I love fall. I love the nip in the air, especially at night. I love pulling my sweaters out of storage containers, and putting my summer dresses away. I love the anticipation of the holidays, even if the holidays have been rocky the past few years. I love when football starts and baseball playoffs begin. I love that soon Caps fans everywhere will be back in red, including me.
Fall calms me. It’s mere presence makes my days a little lighter, even when the load I’m carrying is heavy.

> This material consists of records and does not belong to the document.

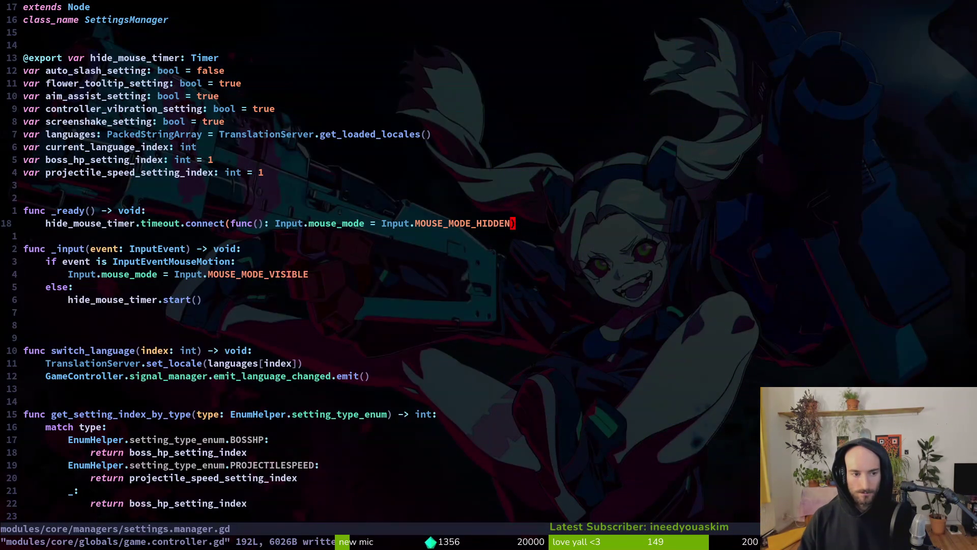
{"action": "type", "text": "j:w"}
{"action": "key", "text": "Return"}
{"action": "key", "text": "j"}
{"action": "key", "text": "j"}
{"action": "key", "text": "j"}
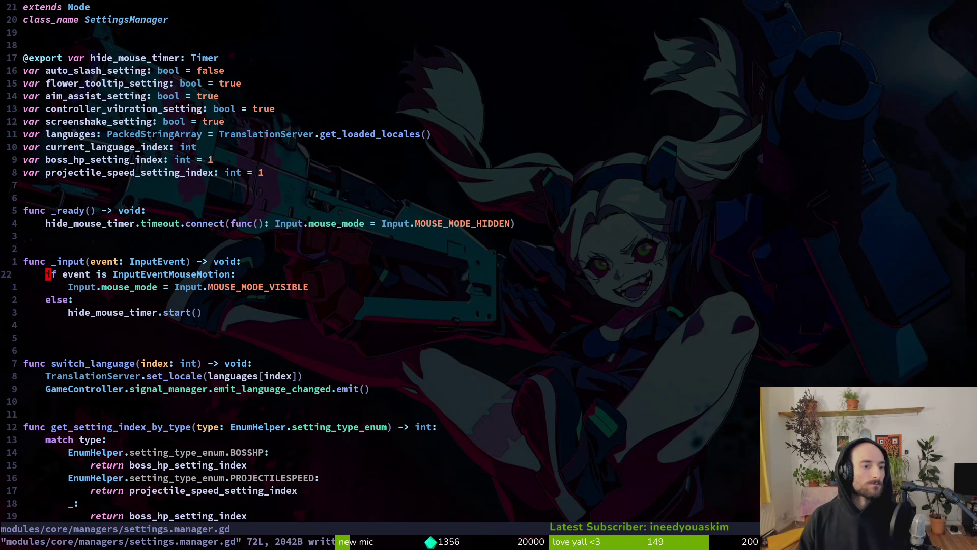
Step: Review the _input function, then run the game from Godot with F5
{"action": "key", "text": "j"}
{"action": "key", "text": "j"}
{"action": "key", "text": "k"}
{"action": "key", "text": "k"}
{"action": "key", "text": "k"}
{"action": "key", "text": "j"}
{"action": "key", "text": "j"}
{"action": "key", "text": "j"}
{"action": "key", "text": "k"}
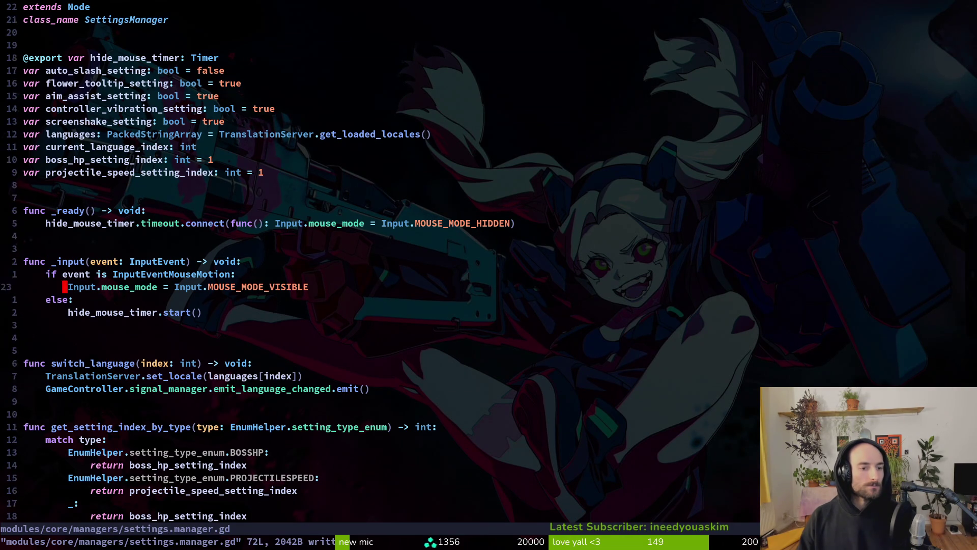
{"action": "key", "text": "k"}
{"action": "key", "text": "j"}
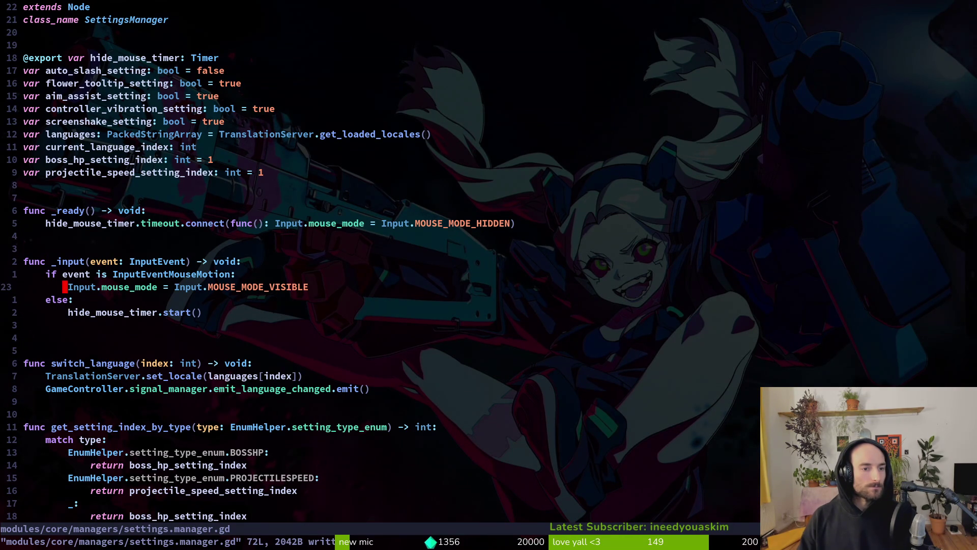
{"action": "key", "text": "alt+Tab"}
{"action": "key", "text": "F5"}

One day after fall arrived, I went on my first date since my break-up. I met the guy through an online dating site. He was a total gentleman. He held doors and paid for our drinks and shared dessert. But he was a suburb-lover, who doesn’t like riding subways, or being in airplanes. He has not been to a movie theater since he saw Cast Away, which came out in 2000. And while none of these dislikes indicate anything is wrong with him, they would put quite a damper on successfully dating a city girl who loves going to the movies and happily rides the subway every day.
A day after our date, he was nice enough to ask me on a second date. I politely declined.
So, for now, I continue to live each day as a single girl. I’m okay with that. At the moment, I’m on a bus to New York to see some of my favorite people in the universe. I already know I will laugh a lot (and drink a lot) this weekend.
And two weeks from now my high school buddy and I will be setting up camp in Shenandoah National Park.
During the week, I’ll be kickballing, hip-hopping, and happy houring my way through the start of fall.
For this single girl, life is filled to the brim. It’s going to be a good fall.